En este proceso que hace unas semanas iniciamos, hacíamos referencia al camino, al tramo que hay que pasar para poder alcanzar cosas mejores. Y es por eso que la Iglesia, madre nuestra, ha estado recordándonos cómo hemos de ser hijos; cómo hemos de mirarnos para descubrir esos elementos que no corresponden a esa identidad de familia de Dios.

La Palabra de Dios hoy es contundente en orden a que podamos tomar conciencia de esa realidad que somos y de nuestra relación con el buen Padre Dios. La identidad de cada quien tiene que ser llevada a una revisión y hacer que ese momento sea uno de especial encuentro con el Padre; porque será este el protagonista del Evangelio de hoy.

La Primera Lectura puede ser el final o el inicio de algo. El pueblo de Israel finaliza su proceso en el desierto, llega a la tierra de la promesa: está frente a ella, la tierra que mana leche y miel. Ya está ante ellos el sueño de tantos años, por tanto acaban los signos que los acompañaron y que les recordaban siempre que Dios no les abandonó nunca: finaliza el maná. Con el final da inicio un nuevo proceso que requerirá que el pueblo se reafirme en el amor a Yahvé y comience un nuevo proceso en su historia.

En el Salmo de hoy escuchamos la voz del salmista que canta con alegría; es como una convocatoria a reconocer cuán grande es el Señor; cuán sublime es su misericordia. Invita a la asamblea a unir sus voces a la de él: “Proclamad conmigo la grandeza del Señor, ensalcemos juntos su nombre”. Llama a los humildes, a los afligidos a buscarle porque “quedarán radiantes”; y les recuerda que “Si el afligido invoca al Señor, él lo escucha y lo salva de sus angustias”.

La Segunda Lectura nos llevará de la mano de un orden nuevo que surge en nosotros: somos creaturas nuevas. Y esa novedad, nos recuerda el apóstol, se da por la acción del Padre en favor nuestro: “Todo esto viene de Dios, que por medio de Cristo nos reconcilió consigo”. Su llamado pues a la reconciliación es contundente y lo fundamenta en el amor de Dios pues “al que no había pecado lo hizo expiación por nuestro pecado, para que nosotros, unidos a él, recibamos la justificación”.

El Evangelio de hoy resuena en las entrañas mismas de lo que este año celebramos: el Año de la Misericordia. Es desde esta figura del padre de la parábola de hoy, que podemos descifrar la fuerza del amor de Dios y como este responde a la miseria humana.

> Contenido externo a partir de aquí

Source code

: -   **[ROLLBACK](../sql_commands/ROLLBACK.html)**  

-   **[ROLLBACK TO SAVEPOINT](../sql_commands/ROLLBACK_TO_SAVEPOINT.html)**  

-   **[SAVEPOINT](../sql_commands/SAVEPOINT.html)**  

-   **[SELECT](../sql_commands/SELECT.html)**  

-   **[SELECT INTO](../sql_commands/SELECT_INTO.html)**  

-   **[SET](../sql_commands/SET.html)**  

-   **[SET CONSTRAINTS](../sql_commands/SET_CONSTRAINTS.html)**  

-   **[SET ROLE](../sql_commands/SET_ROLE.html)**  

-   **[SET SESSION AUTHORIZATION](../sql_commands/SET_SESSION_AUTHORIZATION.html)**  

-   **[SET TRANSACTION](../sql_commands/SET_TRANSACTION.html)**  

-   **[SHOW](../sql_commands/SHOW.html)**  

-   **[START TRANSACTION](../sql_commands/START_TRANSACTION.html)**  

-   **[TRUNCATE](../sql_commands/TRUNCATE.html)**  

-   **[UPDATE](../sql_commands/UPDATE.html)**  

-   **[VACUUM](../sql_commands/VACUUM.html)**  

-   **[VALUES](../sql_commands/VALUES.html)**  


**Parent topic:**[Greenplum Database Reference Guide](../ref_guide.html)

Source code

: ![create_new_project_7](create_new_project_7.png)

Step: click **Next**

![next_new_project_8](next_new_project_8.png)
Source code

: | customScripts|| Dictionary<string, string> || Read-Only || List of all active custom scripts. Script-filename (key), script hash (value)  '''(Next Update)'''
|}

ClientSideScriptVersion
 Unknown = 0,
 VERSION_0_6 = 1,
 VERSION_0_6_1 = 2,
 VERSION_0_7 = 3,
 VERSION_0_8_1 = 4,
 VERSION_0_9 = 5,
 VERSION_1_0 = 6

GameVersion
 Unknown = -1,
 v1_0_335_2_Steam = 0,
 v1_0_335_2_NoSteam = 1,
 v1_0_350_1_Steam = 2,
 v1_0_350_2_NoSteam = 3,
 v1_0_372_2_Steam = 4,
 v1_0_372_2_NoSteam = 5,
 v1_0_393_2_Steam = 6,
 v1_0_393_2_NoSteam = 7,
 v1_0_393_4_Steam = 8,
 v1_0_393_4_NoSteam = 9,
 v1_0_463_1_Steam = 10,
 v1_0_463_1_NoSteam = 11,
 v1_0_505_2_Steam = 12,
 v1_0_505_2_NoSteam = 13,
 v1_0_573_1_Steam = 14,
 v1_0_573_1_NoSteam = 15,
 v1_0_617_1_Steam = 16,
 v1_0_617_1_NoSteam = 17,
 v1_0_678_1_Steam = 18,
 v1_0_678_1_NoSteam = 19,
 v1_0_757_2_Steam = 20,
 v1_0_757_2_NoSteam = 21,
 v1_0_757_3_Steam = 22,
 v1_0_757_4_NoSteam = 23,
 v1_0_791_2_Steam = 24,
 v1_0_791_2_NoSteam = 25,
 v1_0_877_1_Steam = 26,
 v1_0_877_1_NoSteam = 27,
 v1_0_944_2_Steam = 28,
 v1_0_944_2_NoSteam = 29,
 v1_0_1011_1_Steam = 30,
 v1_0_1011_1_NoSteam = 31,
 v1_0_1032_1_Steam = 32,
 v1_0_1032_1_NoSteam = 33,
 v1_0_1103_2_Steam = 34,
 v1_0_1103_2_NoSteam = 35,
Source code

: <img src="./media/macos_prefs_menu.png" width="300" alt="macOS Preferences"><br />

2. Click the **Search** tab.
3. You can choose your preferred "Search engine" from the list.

Aunque la parábola se le ha conocido como la del hijo pródigo, realmente el protagonista de la misma es el Padre. Es él quien va dirigiendo los acontecimientos que Jesús narra para responder a las murmuraciones que salían del corazón de los escribas y fariseos: estos rechazaban que Jesús acogiera a los pecadores. Y les lanza esta parábola en la que se refleja la realidad de cada hombre o mujer. Un hijo menor decide que se ha cansado de vivir bajo la tutela del Padre, quiere romper con todo e iniciar un nuevo camino donde él marque las pautas. Un Padre que respeta la voluntad del hijo. Este primer hijo optó por una vida desordenada y sin control que le lleva a perderlo todo hasta llegar a “tocar fondo” como suele decirse. Será el hambre lo que lo conducirá hasta lo más profundo de su conciencia: he pecado, no merezco ser llamado tu hijo, considérame un jornalero, serán los planteamientos del hijo menor. El Padre le espera, siempre ha pensado en él: y la fiesta es la respuesta al retorno. Un nuevo comienzo sin reproches y en la alegría. También nos presenta al hijo mayor: molesto por el perdón ofrecido; no entiende de misericordia.

Celebremos este gran acontecimiento: somos acogedores de la gran misericordia de Dios. Por eso la invitación es a reafirmarnos con nuestras vidas en el perdón de Dios que es infinito; en el que no habrá miseria humana que pueda apartarnos del amor entrañable del que nos llamó a la vida. Siempre será Padre; por ello volvamos a su casa: allí estaremos bien.